Прежняя семантика любви формулировалась как идеал и парадокс, и благодаря этому оказывалось возможным единство многообразия. Сегодня происходит тривиализация этой семантики и не ищется никаких новых форм нормализации неожиданного. Коды амурной страсти интенсифицировали любовь, и одновременно исключали эксцесс. Современная психотерапия и сексология направлены на поиски путей получения максимального наслаждения. Если раньше трудность состояла в том, как понять и принять своеобразие того, кого любишь, то теперь другой – это объект сексуальной самореализации.

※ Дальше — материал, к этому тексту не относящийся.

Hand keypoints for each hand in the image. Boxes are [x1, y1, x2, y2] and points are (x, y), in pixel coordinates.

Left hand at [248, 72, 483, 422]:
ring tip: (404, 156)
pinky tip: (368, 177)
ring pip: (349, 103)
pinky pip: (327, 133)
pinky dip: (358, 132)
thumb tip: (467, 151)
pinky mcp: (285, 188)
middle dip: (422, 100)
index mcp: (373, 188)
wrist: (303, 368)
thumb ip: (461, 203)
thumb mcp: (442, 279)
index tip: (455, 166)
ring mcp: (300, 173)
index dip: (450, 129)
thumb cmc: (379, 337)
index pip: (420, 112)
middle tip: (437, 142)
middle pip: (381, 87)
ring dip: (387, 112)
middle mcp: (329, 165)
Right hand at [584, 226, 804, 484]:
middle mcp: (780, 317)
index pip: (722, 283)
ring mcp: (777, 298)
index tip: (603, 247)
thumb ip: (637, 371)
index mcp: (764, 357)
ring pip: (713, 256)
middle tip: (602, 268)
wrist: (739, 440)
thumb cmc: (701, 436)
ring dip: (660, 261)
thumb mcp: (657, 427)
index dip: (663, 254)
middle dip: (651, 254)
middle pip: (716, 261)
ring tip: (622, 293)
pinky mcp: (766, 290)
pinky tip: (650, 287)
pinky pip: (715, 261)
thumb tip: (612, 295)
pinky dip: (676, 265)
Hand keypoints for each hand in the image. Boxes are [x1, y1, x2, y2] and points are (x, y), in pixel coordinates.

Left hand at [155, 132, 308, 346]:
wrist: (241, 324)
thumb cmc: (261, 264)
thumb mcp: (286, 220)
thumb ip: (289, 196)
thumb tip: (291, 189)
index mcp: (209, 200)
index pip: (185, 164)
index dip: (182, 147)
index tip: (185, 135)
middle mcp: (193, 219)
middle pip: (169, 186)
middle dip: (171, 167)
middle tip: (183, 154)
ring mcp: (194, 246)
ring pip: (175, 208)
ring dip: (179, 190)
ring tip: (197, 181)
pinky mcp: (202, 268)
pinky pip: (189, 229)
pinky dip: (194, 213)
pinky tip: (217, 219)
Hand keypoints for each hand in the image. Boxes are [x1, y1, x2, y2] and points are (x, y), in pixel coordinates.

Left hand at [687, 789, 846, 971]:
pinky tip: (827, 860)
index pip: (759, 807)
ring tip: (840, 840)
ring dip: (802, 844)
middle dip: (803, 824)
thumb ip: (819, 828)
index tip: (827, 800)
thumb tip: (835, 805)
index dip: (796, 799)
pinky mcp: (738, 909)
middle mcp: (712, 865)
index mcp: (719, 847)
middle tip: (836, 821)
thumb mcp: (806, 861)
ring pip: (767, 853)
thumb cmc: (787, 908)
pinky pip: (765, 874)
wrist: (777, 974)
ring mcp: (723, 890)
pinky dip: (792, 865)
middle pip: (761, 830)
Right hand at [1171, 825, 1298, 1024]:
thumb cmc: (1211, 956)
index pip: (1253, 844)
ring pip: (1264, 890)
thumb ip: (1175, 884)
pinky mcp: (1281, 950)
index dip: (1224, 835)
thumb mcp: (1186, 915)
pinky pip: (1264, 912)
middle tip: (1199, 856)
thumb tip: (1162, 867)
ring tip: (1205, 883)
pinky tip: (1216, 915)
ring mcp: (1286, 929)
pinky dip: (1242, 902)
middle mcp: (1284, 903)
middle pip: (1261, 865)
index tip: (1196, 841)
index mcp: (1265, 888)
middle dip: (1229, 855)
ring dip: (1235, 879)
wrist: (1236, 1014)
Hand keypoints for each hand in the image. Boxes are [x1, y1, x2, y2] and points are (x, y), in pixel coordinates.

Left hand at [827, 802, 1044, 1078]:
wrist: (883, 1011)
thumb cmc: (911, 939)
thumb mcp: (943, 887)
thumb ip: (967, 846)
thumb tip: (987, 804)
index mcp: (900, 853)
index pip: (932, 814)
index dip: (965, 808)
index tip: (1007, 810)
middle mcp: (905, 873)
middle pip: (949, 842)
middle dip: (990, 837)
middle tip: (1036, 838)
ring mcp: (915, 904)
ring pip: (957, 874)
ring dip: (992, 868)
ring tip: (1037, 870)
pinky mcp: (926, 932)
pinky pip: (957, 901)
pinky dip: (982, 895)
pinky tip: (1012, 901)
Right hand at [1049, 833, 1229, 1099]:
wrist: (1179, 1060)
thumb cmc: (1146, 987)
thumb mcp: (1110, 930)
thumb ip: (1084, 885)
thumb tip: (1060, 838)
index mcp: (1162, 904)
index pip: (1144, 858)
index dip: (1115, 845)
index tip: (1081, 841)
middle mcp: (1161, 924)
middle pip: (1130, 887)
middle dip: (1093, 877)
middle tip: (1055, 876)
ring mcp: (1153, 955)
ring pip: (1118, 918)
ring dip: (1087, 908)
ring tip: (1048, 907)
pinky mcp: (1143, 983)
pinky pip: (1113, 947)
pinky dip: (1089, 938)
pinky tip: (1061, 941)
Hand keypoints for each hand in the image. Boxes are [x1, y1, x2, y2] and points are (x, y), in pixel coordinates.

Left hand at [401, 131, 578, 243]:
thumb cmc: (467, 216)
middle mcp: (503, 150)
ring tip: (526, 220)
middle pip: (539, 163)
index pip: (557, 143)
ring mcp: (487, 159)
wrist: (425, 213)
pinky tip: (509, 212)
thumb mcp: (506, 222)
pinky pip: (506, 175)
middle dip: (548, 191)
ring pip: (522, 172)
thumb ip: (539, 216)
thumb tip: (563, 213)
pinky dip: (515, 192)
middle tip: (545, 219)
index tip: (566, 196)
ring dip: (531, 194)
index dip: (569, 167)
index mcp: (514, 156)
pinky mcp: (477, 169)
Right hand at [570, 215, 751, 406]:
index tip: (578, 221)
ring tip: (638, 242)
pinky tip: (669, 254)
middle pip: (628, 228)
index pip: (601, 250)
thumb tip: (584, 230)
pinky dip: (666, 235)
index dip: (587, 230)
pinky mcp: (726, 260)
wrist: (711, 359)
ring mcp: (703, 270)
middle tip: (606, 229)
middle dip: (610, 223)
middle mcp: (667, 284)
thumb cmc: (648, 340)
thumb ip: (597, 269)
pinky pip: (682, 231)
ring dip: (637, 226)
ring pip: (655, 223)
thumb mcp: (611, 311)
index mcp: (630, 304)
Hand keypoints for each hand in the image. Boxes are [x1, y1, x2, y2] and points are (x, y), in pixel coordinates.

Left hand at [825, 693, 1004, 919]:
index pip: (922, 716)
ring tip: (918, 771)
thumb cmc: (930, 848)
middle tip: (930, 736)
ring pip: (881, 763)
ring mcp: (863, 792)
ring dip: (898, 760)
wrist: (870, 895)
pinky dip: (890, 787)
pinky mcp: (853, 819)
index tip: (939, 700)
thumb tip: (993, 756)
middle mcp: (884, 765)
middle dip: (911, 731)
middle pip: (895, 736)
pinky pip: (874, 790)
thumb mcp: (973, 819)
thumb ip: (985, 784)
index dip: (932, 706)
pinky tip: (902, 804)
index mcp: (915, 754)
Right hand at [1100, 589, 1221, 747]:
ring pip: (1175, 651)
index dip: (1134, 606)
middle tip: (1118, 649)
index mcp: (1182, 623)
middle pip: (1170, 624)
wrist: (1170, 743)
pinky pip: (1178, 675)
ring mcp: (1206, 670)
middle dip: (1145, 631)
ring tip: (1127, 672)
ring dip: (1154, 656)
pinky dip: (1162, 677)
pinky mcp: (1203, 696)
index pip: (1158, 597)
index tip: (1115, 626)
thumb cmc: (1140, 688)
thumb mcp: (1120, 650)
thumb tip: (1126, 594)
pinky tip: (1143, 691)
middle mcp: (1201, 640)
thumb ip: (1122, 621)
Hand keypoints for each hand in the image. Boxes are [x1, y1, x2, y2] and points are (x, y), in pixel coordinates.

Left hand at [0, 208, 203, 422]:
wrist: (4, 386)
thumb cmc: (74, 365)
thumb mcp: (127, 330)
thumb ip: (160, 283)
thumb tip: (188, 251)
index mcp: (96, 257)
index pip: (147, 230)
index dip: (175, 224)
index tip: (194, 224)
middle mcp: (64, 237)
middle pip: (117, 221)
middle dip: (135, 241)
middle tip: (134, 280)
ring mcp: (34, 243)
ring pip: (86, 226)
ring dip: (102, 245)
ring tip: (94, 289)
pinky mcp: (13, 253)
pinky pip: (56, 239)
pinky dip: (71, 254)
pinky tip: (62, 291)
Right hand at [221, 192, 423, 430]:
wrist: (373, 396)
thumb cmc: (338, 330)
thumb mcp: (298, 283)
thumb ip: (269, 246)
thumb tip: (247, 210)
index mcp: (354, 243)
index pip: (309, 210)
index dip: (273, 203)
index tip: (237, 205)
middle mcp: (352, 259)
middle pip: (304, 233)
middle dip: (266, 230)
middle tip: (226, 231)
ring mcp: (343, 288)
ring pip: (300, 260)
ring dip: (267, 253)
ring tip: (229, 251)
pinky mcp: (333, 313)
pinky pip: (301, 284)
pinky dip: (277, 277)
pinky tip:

Главное противоречие, с которым мы не разобрались и до сих пор, состоит в том, что литература, с одной стороны, ведет к интенсификации чувств и страстей, а с другой стороны, должна способствовать воспитанию добродетели. Но как возможно это гармонизировать? Уже в ХVIII в. возникает фривольный дискурс, направленный против морали. Предел его обозначен Садом. Другой дискурс – психоаналитический – сформировался как выражение принципа наслаждения. Он направлен против разума. Так оказались разбитыми две главные контролирующие инстанции человеческого поведения. Чем же ответило общество на эту угрозу? Как кажется, оно стало обращать меньше внимания на заботу о душе и больше – на заботу о теле. Поэтому на передний план вышло понятие сексуальности.

Это привело к изменению семантики любовного дискурса. Приверженцам романтической любви секс кажется чем-то совершенно животным. Однако проблема вовсе не в редукции к физиологии. В современном обществе преобладают безличные отношения. Я стало проблемой. Отсюда не забота о себе и не управление своими страстями, а поиск себя, рефлексия и селекция самости – вот что становится главным. Секс попадает в эту серию поисков себя. То, что раньше искали в любви, в интимных отношениях теперь заменяется поиском самореализации. Секс не преследует цели продолжения рода, а воспринимается как средство достижения индивидуального наслаждения и саморепрезентации. Поскольку в презентации теряется различие истины и видимости, постольку нет проблемы различия истинного и мнимого чувства, так занимающего романтиков. Кодирование страсти с целью ее нормализации и приспособления для социальной и семейной жизни становится ненужным. Что же приходит на смену старому коду, экзальтирующему и нормализующему слепую страсть, в которой видели главную угрозу социальному порядку? Любовь больше не является долгом, и никого ни к чему не провоцирует.